= BRIEF =
Reproduce the lines between the one containing "The document lists, after" and the one containing "346.8], [0, 0, 1]] dist [0.000990, 0.000268]", inclusive, substituting "pose entry" for every occurrence of "pose record" and changing nothing else. Leave the pictures out of your answer.

[[ DATA RECORDS, beginning ]]

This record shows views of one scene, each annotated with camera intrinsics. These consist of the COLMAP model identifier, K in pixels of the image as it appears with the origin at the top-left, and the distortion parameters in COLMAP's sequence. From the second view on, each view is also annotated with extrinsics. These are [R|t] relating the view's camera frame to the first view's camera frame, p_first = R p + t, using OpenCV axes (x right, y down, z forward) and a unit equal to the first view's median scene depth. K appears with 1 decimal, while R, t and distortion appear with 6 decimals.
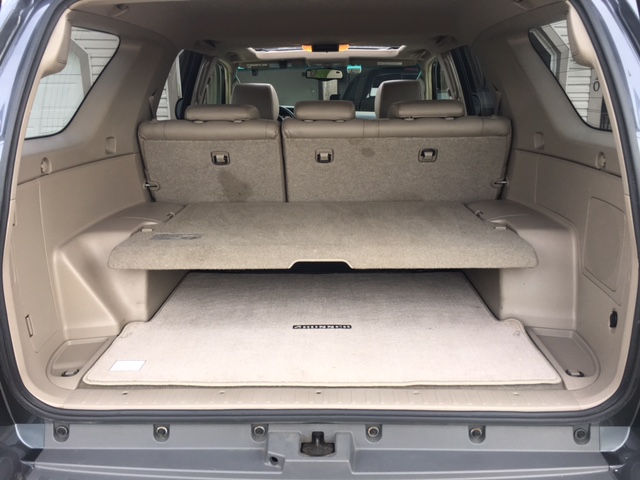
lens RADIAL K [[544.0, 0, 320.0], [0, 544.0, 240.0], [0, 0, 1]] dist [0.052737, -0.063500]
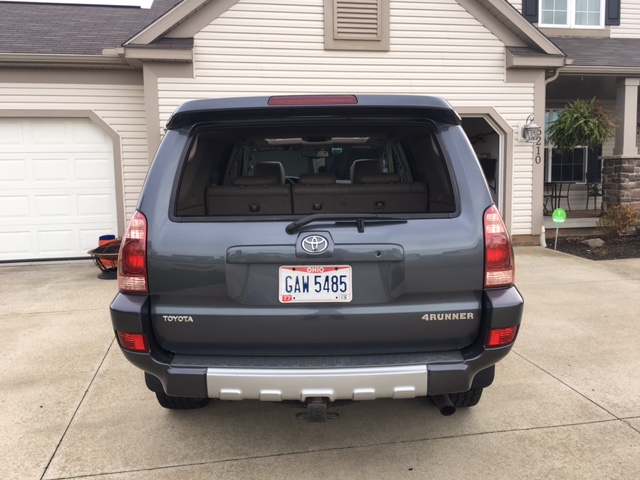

[[ DATA RECORDS, end ]]
[[ DATA RECORDS, beginning ]]

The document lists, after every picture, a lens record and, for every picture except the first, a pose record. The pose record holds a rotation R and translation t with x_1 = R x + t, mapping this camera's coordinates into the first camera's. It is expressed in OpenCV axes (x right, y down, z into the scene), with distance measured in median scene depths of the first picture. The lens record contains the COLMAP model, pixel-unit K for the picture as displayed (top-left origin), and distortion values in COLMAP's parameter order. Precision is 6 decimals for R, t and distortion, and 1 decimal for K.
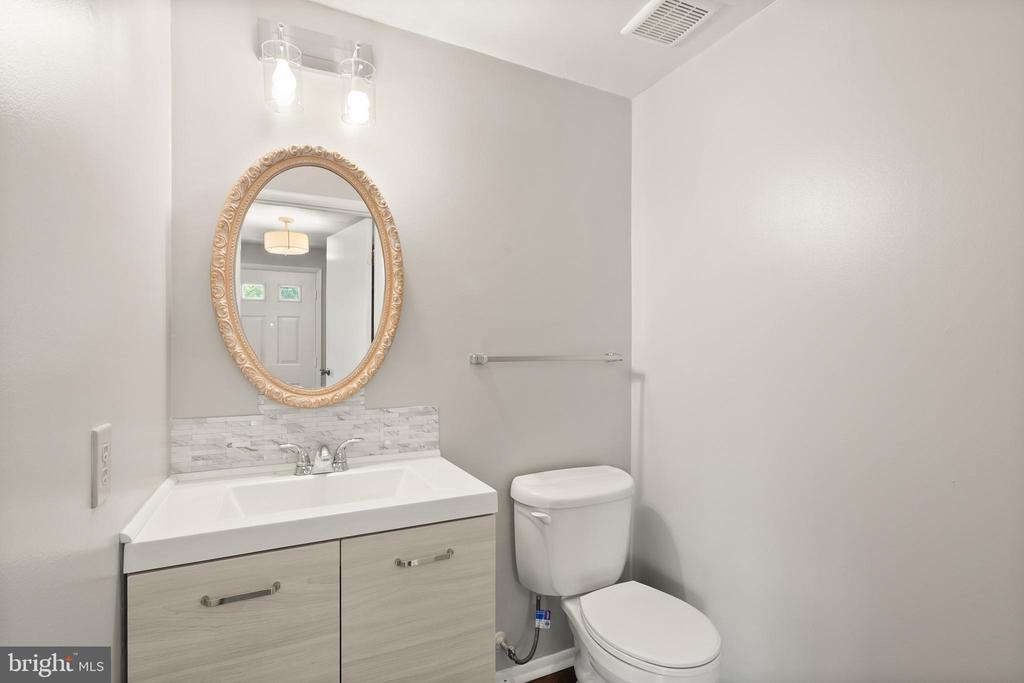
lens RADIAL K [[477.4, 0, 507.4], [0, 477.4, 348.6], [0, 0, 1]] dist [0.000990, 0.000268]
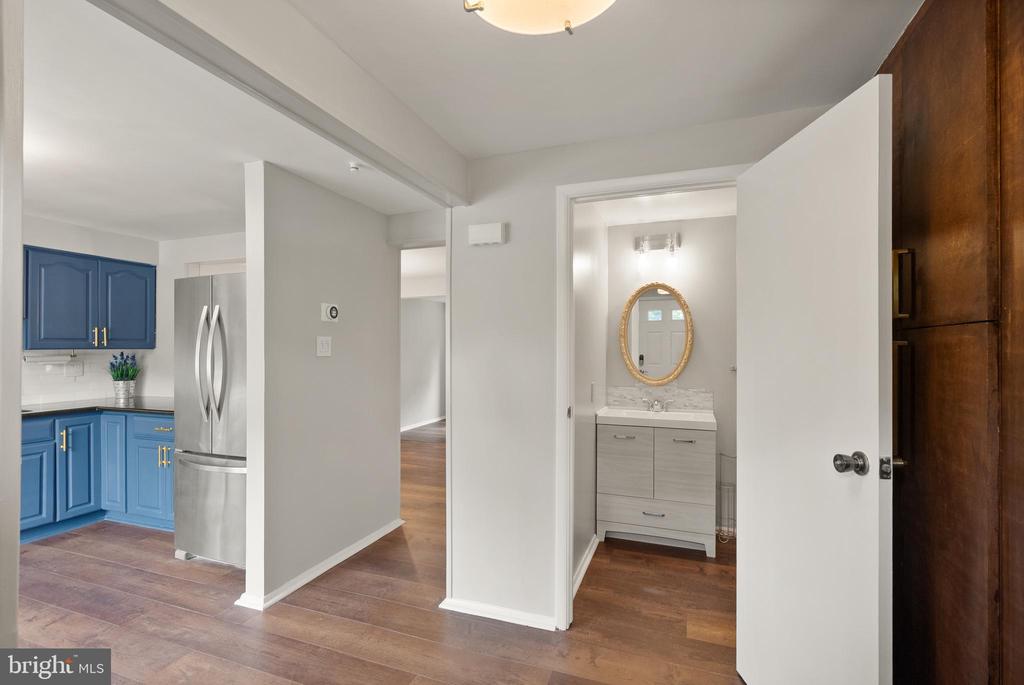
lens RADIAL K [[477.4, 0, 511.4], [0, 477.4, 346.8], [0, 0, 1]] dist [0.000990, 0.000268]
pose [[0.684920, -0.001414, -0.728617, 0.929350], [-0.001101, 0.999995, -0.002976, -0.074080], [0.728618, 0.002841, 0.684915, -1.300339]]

[[ DATA RECORDS, end ]]
[[ DATA RECORDS, beginning ]]

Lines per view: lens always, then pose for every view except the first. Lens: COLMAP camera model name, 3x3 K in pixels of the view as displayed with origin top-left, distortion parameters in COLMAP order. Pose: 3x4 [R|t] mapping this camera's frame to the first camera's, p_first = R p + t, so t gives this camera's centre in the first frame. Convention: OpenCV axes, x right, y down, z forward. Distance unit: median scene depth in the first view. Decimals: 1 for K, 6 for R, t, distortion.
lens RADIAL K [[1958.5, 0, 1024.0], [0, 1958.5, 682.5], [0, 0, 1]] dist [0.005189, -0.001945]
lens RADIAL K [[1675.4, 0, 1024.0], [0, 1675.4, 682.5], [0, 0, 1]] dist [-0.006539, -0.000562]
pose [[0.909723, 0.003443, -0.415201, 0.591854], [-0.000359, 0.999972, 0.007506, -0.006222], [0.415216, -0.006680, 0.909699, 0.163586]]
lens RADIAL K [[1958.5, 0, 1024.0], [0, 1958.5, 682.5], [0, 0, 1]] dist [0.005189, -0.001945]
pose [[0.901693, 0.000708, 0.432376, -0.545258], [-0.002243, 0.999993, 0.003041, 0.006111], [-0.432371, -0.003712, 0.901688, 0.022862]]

[[ DATA RECORDS, end ]]

= RESPONSE TO THIS TASK =
The document lists, after every picture, a lens record and, for every picture except the first, a pose entry. The pose entry holds a rotation R and translation t with x_1 = R x + t, mapping this camera's coordinates into the first camera's. It is expressed in OpenCV axes (x right, y down, z into the scene), with distance measured in median scene depths of the first picture. The lens record contains the COLMAP model, pixel-unit K for the picture as displayed (top-left origin), and distortion values in COLMAP's parameter order. Precision is 6 decimals for R, t and distortion, and 1 decimal for K.
lens RADIAL K [[477.4, 0, 507.4], [0, 477.4, 348.6], [0, 0, 1]] dist [0.000990, 0.000268]
lens RADIAL K [[477.4, 0, 511.4], [0, 477.4, 346.8], [0, 0, 1]] dist [0.000990, 0.000268]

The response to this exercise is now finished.